Sergey Kovalev fue prisionero en Perm-36 de 1974 a 1984, acusado de redactar propaganda antisoviética. "Ese fue el único cargo que era real de los 17 que me imputaron", dice con cierto orgullo Kovalev, que pese a contar hoy con 89 años, sigue siendo un activo luchador por los derechos humanos en Rusia.

Kovaliev fue confinado con otros presos políticos en la barraca de máxima seguridad. Durante sus años de encierro, su trabajo consistió en montar componentes eléctricos .
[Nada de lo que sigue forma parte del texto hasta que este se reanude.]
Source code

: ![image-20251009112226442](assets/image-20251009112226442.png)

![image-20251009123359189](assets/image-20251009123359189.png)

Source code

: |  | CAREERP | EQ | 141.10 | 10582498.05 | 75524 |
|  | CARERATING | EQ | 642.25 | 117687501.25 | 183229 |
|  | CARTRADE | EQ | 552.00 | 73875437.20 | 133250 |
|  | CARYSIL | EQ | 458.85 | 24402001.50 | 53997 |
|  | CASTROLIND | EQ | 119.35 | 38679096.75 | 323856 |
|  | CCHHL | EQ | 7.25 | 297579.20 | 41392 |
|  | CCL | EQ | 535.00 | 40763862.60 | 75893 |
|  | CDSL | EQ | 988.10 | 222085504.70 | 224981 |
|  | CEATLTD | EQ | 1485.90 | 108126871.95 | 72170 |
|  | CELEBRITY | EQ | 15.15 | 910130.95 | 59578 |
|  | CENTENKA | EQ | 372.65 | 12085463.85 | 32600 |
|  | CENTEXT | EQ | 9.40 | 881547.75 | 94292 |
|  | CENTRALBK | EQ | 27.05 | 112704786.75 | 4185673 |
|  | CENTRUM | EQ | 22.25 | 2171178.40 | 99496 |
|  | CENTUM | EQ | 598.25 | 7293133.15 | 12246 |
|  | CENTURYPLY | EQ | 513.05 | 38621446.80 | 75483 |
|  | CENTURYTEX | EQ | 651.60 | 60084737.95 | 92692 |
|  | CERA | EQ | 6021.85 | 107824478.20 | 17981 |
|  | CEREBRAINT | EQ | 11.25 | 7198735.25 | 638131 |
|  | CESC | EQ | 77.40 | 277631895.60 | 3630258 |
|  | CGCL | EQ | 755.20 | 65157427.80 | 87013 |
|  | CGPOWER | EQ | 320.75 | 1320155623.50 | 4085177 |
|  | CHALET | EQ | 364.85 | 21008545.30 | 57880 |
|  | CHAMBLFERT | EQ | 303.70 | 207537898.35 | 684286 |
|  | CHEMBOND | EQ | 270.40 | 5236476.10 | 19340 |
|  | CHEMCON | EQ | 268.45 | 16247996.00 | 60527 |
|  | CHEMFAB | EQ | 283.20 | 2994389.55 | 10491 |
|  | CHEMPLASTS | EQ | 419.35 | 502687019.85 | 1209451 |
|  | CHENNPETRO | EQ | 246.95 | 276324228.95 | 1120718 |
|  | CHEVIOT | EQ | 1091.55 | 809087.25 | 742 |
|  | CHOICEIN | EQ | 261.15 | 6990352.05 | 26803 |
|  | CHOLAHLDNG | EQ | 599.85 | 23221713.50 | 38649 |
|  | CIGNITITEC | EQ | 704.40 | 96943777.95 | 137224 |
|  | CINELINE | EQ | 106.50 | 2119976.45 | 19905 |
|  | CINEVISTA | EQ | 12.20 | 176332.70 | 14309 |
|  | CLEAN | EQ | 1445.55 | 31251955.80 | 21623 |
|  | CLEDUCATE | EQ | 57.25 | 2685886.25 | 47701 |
Sergey Kovalev, sobreviviente del Perm-36
Sergey Kovalev, sobreviviente del Perm-36
 

Una vida rutinaria, repetitiva de trabajo, escasez , frío y aislamiento del mundo exterior. Aunque la URSS delos años 70 ya no era la de los 40, y las hambrunas, las ejecuciones arbitrarias o el trabajo extenuante hasta la muerte eran ya cosa del pasado de los años más terribles del estalinismo.

Aún así, la vida era dura, y la comida no abundaba. "Los puestos de trabajos más codiciados eran en la cocina , allí llegaban los que tenían buen trato con la administración, ¡Allí se podía robar comida!"

De su decenio en el gulag, Kovalev recuerda a sus captores, aquellos que recorrían el perímetro exterior y los que, ya dentro del campo, daban las órdenes y que eran los que podían enviar a los prisioneros a las temidas celdas de castigo. "No les guardo rencor" dice "ese era su trabajo. Nosotros no teníamos ni mala ni buena relación con ellos, pero porque ellos podían ser muy severamente castigados si hablaban con los presos"

Después de diez años tras el alambre de espino, Kovaliev cumplió su pena y salió en libertad, pero la URSS que conocía estaba a punto de entrar en una turbulenta recta final antes de su desaparición. "Sí, volví a ser libre, pero volví a otro mundo", lamenta Kovalev.